■ EXERCISE SET:
- 1) In the Clubman chronograph thread, what kind of clasp does the original poster say the strap has?
- 2) Please return everything in the Clubman chronograph thread from "Really nice. Super" down to "a big congratulations.", copied word for word.

# My Orient Star WZ0011DS "Clubman" chronograph



## azcruz (Apr 6, 2011)

I finally got my Clubman chrono last month, after I pestered the local Orient AD to bring one in.

Here are the photos.

I'm pleasantly surprised to know that the dial offers multiple personality, as it changes from chocolate brown to black, depending on the light and angle.


















The strap is weighty and has solid feel. It is very, very similar to the strap of the Seiko Spring Drive I've handled before. It is not surprising though. It features a single-fold clasp that is signed.


























The crown is also signed, and the pushers are rectagular type, that gives it a bit of class.


















Here are photos of the movement, showing the hairspring, rotor, and column wheel close up.


































And finally, wrist shot.










Thanks for looking.


----------



## kew (Jan 22, 2007)

Really nice. Super photos too. I just picked up the WZ0031DS a couple of weeks ago so I know how pleased you would be with your watch. Certainly no disappointment and a big congratulations.

The WZ0031DS came on a croc strap as pictured in the first photo but I also tried it on a mesh and a Maratac. It stayed on the Maratac although I am getting a custom strap made for it.


----------



## drmosh (May 22, 2011)

Those are nice, a bit pricey, but I really like the old clubmans... too bad they are so hard to find.


----------



## azcruz (Apr 6, 2011)

@kew, congratulations to us then! Interesting on mesh... I have a mesh too, perhaps I'll have to see how it matches with mine.

@drmosh, pricey yes, I bought mine without thinking of re-sale.


----------



## music_healing (May 27, 2008)

Wow.. congratulation for you two, azcruz and kew...

i ve been wanting to see one of those two in person.. but hasnt got any chance... 

superb watch


----------



## RCDAVE (Jun 11, 2010)

That's one of the best looking watches I've ever seen! Congrats to both of you. I've wanted a Speedmaster for a long time now, but the Clubman looks a lot better IMO. No disrespect to Speedy owners though.

■ RECORDS SHOWN:

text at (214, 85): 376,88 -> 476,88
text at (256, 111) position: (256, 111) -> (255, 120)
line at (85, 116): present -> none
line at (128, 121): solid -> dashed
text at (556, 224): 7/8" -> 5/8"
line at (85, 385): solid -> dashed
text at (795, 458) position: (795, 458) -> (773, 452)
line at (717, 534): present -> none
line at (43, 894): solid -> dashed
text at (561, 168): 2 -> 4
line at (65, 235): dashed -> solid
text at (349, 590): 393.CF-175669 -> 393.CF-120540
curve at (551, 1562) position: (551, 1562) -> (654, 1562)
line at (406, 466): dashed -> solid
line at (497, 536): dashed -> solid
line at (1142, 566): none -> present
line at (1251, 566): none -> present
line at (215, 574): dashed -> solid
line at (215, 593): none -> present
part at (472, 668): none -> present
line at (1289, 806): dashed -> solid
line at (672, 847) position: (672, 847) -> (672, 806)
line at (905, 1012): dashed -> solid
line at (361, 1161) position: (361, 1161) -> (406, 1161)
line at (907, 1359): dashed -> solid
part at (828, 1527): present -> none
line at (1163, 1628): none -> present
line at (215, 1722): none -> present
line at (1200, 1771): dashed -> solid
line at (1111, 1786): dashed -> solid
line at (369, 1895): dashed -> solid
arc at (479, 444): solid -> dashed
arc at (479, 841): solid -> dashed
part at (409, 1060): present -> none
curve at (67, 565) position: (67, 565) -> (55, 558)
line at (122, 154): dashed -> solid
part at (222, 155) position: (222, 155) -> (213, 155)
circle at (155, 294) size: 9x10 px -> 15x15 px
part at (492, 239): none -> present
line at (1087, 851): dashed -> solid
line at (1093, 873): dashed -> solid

■ ANSWERS TO EACH TASK:
- 1) A signed single-fold clasp.

- 2)
Really nice. Super photos too. I just picked up the WZ0031DS a couple of weeks ago so I know how pleased you would be with your watch. Certainly no disappointment and a big congratulations.